_Exercise:_ Transcribe the text of all the items below word for word, leaving out the pictures.
::::
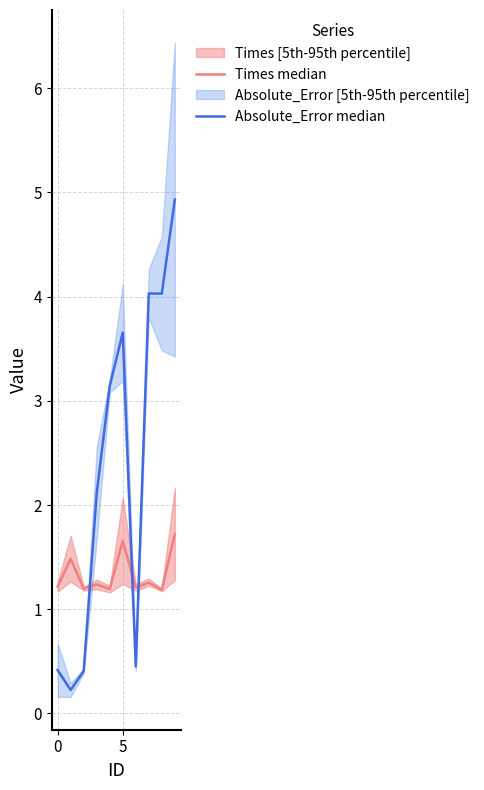

True or false: Times median has a value of 2.0 at 4.

False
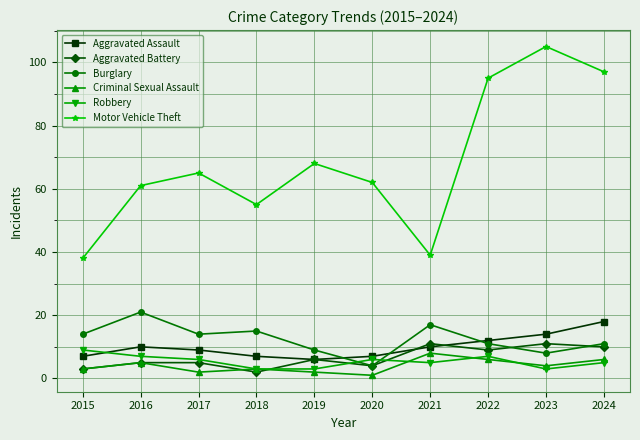

What is the total value across all series at 2017?

101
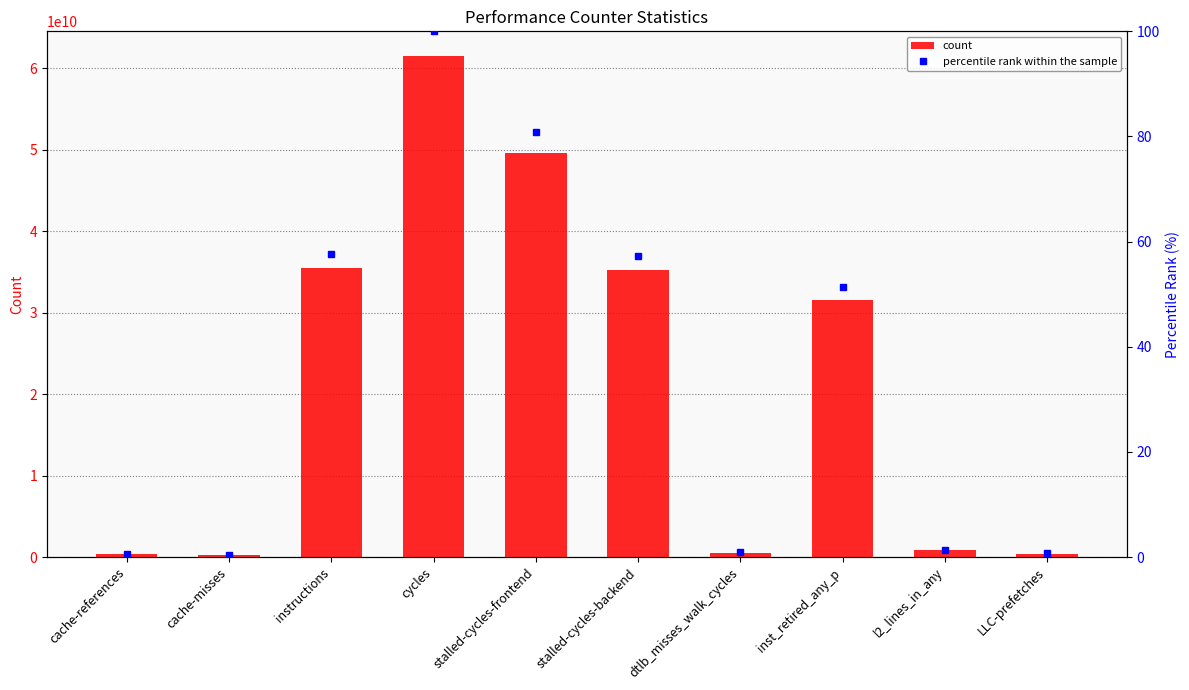

How many data points does each series have?

10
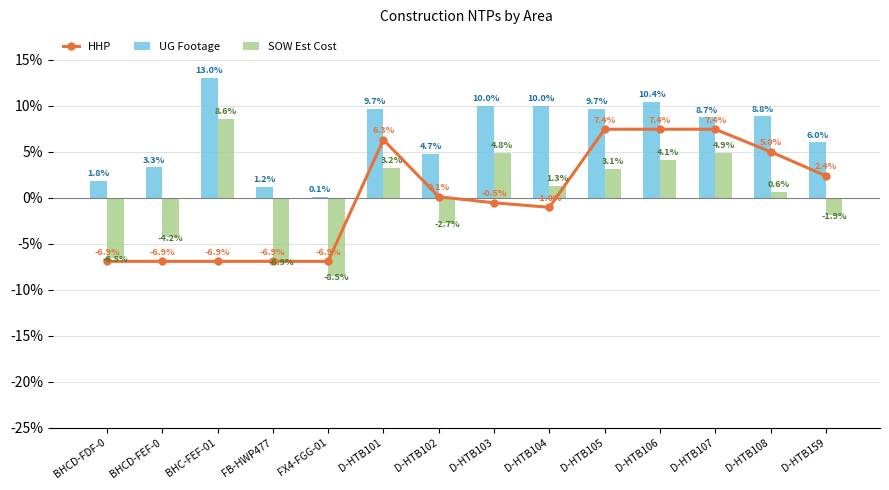

How many values in SOW Est Cost are below zero?

6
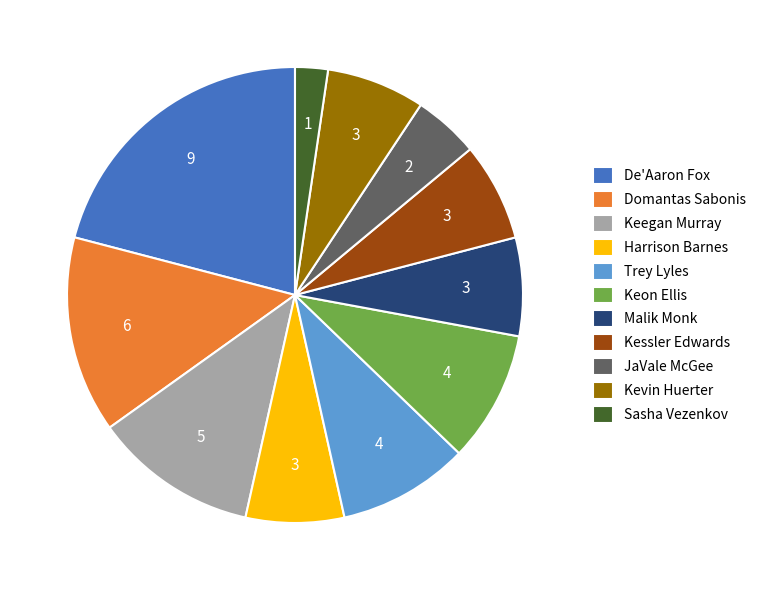

Is there a majority slice in this chart?

No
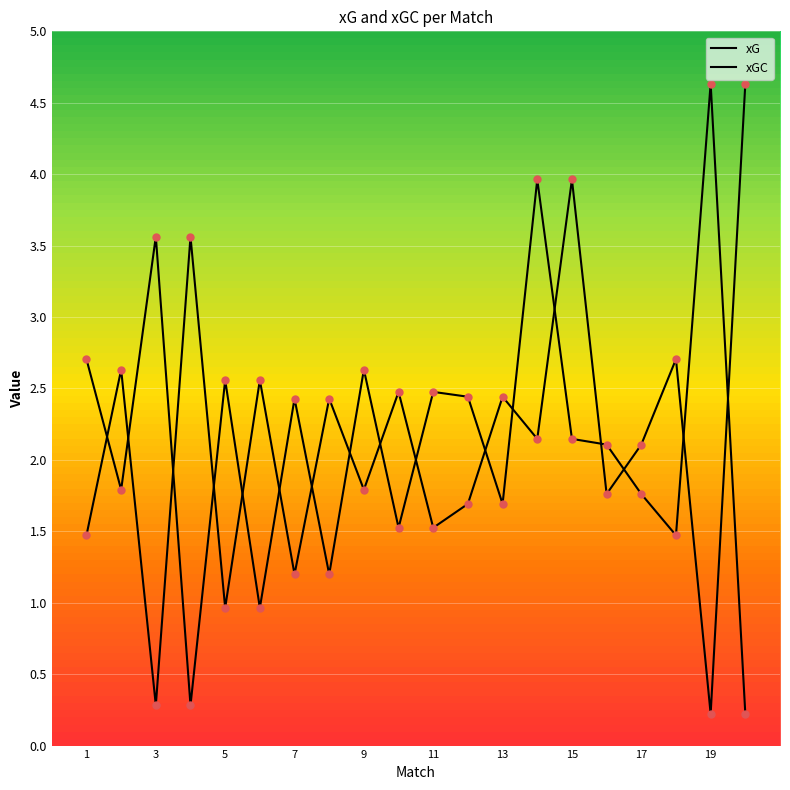

Which series has the largest total across all categories?

xG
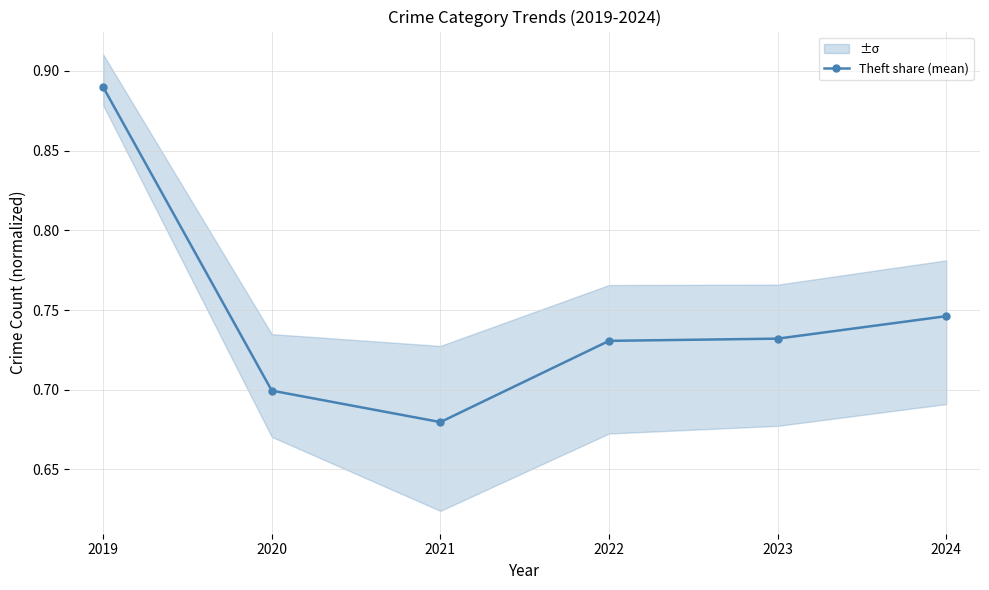

At which label is the value closest to 0?

2021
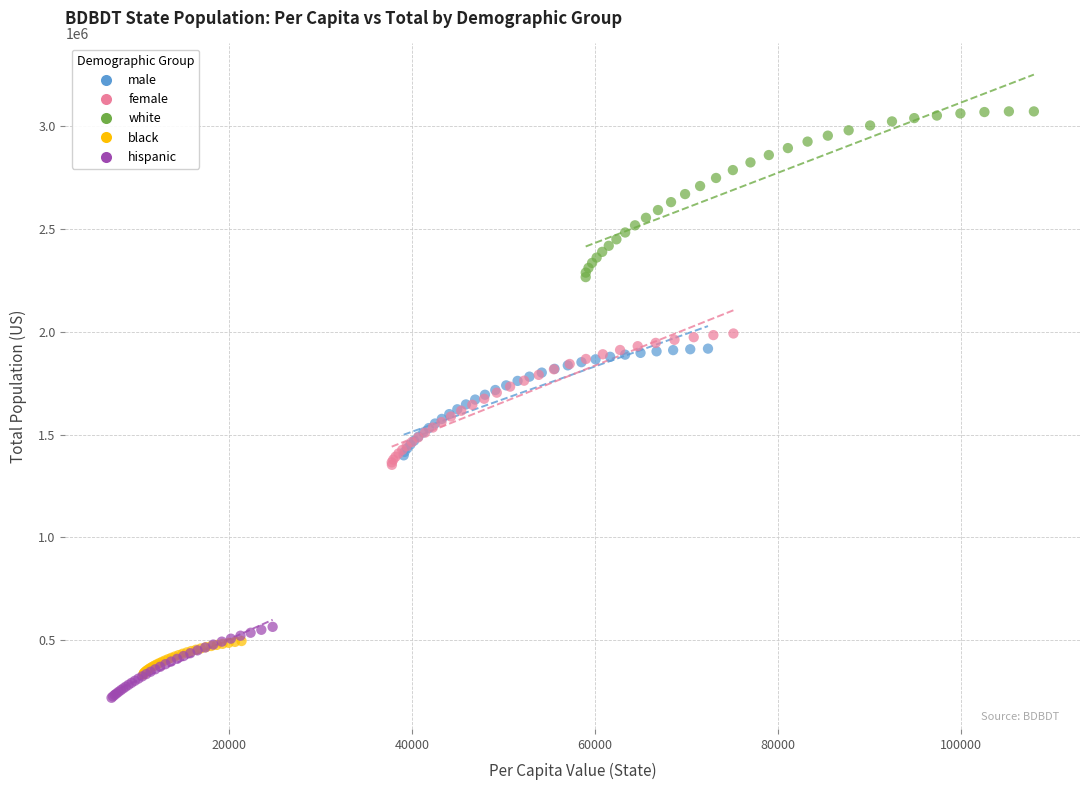

Which series has the widest spread of Y values?

white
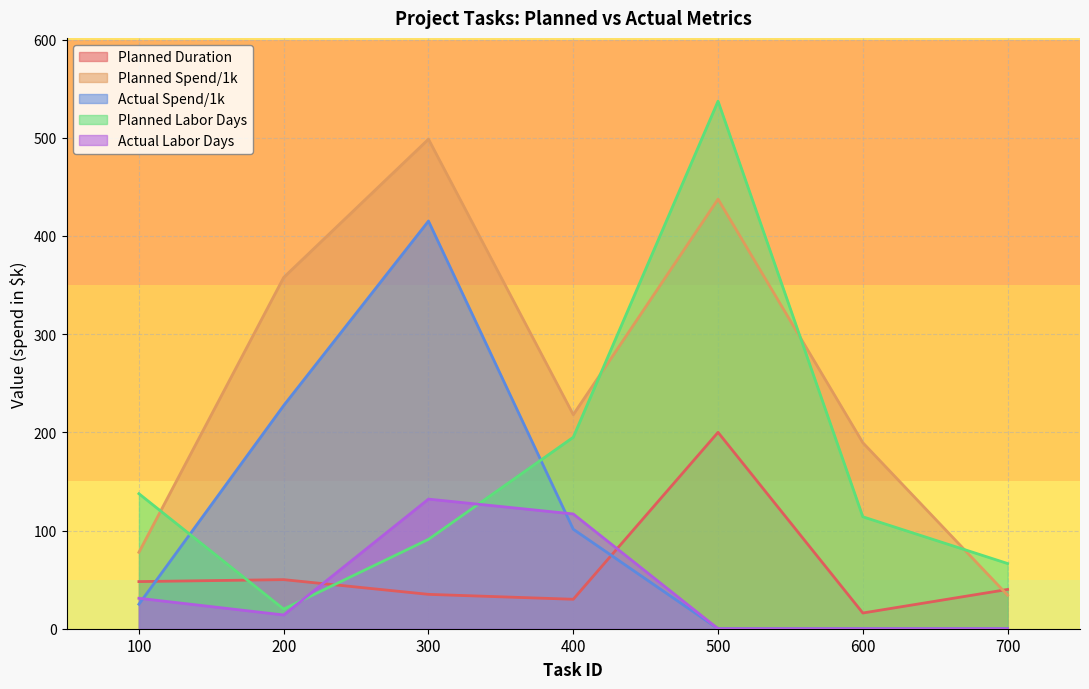

The Actual Labor Days series shows 31.0 at 100. True or false?

True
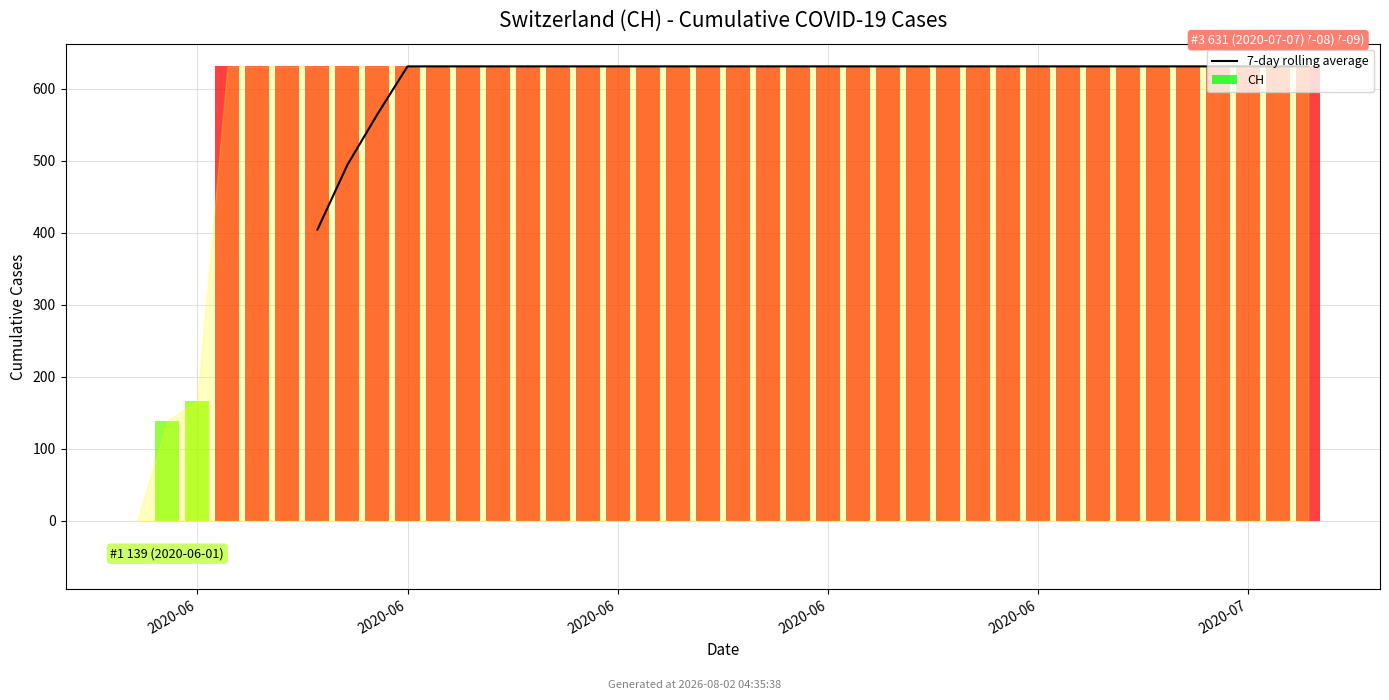

What is the label of the 39th bar from the right?

2020-06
::::
_Output of the task:_
True or false: Times median has a value of 2.0 at 4.

False

What is the total value across all series at 2017?

101

How many data points does each series have?

10

How many values in SOW Est Cost are below zero?

6

Is there a majority slice in this chart?

No

Which series has the largest total across all categories?

xG

At which label is the value closest to 0?

2021

Which series has the widest spread of Y values?

white

The Actual Labor Days series shows 31.0 at 100. True or false?

True

What is the label of the 39th bar from the right?

2020-06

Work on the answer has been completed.